DATA SHOWN ▸

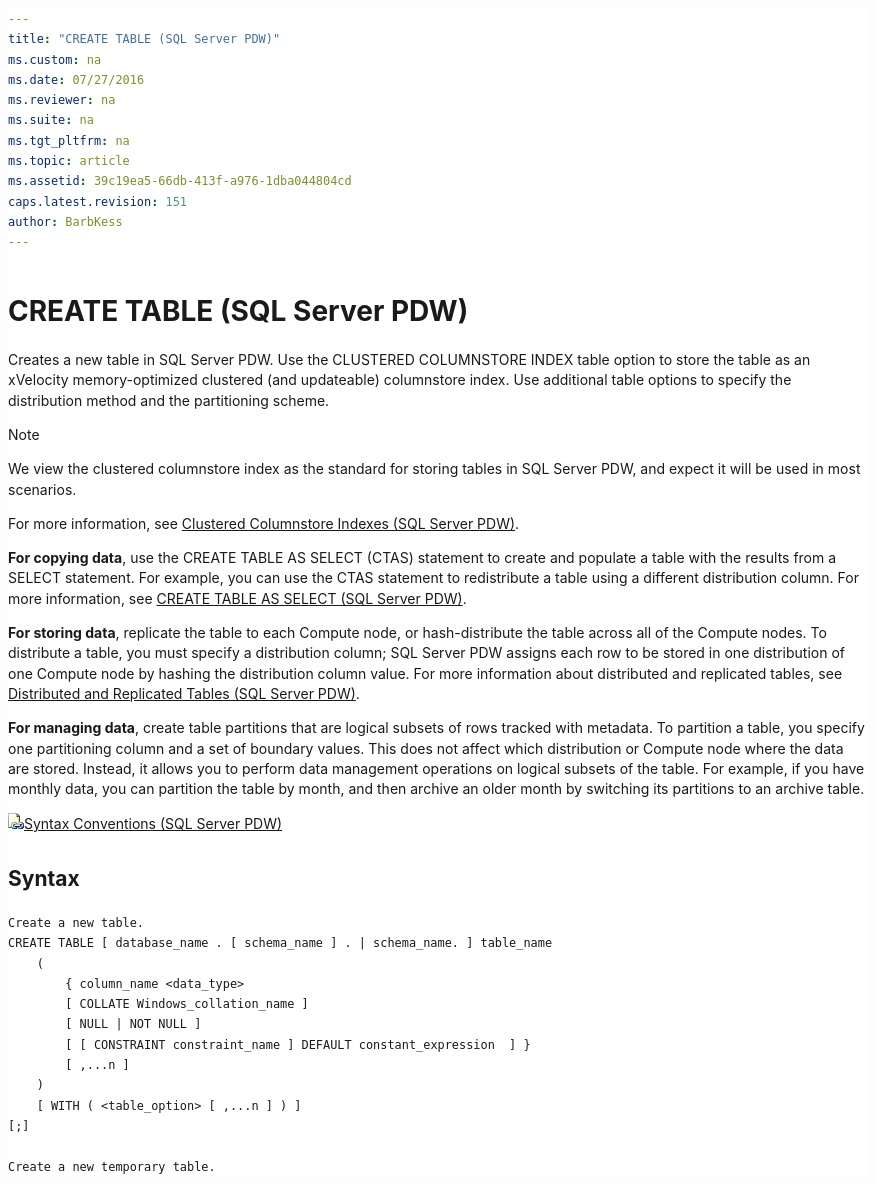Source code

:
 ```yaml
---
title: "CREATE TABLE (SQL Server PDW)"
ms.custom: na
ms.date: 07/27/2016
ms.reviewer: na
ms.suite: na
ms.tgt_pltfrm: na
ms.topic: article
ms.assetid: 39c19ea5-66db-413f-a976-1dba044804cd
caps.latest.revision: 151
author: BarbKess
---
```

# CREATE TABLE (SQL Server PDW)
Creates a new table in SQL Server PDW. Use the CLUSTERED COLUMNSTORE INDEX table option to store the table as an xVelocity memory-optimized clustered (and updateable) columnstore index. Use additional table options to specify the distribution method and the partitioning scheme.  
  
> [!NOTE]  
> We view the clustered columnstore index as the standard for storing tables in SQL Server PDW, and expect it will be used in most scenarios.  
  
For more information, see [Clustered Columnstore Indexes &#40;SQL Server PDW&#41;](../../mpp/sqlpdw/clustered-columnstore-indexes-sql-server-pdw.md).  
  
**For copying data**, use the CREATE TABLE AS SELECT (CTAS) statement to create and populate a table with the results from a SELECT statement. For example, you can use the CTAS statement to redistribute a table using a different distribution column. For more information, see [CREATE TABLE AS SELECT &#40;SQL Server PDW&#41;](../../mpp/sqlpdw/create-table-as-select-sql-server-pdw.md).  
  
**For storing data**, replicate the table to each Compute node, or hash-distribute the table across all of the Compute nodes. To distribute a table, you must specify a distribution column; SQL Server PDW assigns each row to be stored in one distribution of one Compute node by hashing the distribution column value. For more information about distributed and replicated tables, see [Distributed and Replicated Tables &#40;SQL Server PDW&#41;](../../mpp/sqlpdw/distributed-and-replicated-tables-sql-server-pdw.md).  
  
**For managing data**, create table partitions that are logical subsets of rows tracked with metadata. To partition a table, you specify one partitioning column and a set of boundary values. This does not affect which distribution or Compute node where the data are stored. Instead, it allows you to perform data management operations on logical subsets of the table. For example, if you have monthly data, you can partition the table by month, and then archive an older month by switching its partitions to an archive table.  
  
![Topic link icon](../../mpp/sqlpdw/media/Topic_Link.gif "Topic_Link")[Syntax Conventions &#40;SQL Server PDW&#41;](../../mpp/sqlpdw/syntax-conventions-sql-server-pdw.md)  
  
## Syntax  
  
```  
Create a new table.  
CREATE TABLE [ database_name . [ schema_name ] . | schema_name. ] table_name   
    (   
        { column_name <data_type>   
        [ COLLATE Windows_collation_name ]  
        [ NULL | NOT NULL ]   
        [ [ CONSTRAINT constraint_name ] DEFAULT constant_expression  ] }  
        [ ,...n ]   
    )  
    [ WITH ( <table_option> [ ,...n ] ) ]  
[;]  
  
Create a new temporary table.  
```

---

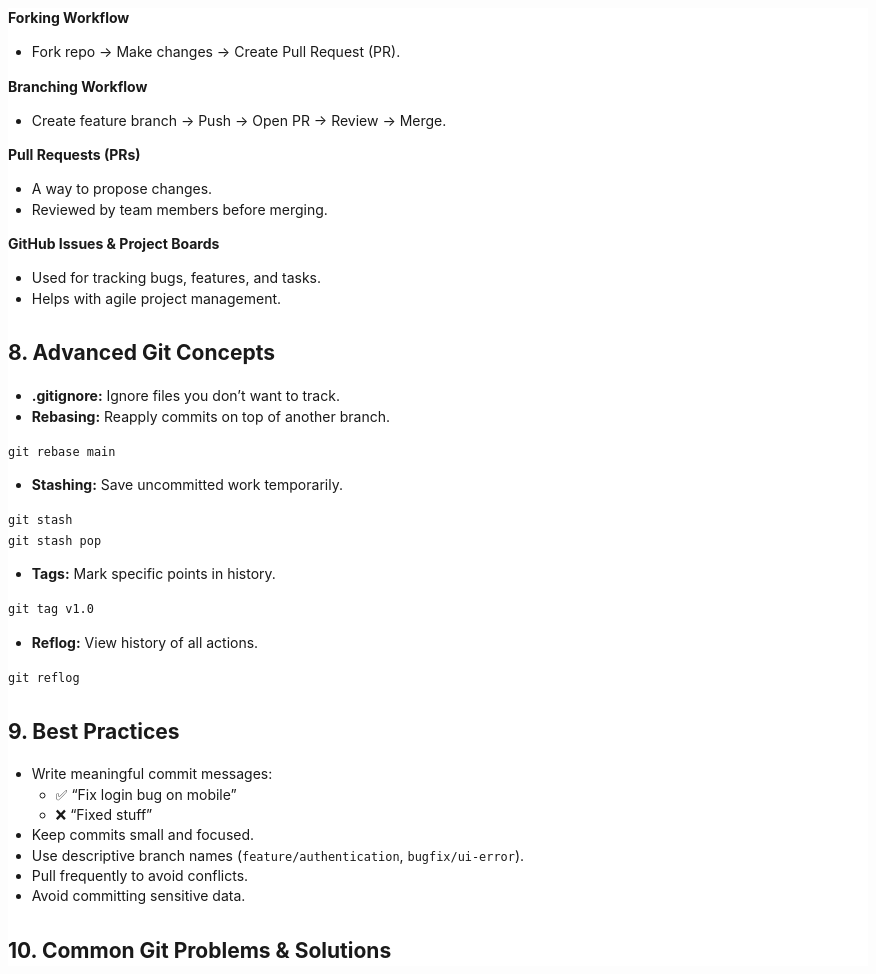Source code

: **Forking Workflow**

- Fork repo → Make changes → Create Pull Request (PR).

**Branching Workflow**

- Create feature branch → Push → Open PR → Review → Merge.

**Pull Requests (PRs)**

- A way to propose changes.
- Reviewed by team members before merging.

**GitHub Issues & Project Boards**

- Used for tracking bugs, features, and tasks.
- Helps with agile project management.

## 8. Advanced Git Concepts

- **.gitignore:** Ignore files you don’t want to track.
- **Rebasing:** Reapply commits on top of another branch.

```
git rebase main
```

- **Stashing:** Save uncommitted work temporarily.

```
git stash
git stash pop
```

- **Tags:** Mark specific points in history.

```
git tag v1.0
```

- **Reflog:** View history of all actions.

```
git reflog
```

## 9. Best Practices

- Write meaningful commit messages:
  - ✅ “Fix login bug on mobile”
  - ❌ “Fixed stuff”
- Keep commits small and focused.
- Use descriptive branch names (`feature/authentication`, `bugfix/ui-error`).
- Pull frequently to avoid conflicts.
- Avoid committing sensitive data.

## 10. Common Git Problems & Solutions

ABOUT THIS EXERCISE ▸
For the word "Syntax", find every line in the data that holds it and copy that line.

ANSWER TO THIS EXERCISE ▸
![Topic link icon](../../mpp/sqlpdw/media/Topic_Link.gif "Topic_Link")[Syntax Conventions &#40;SQL Server PDW&#41;](../../mpp/sqlpdw/syntax-conventions-sql-server-pdw.md)  
## Syntax  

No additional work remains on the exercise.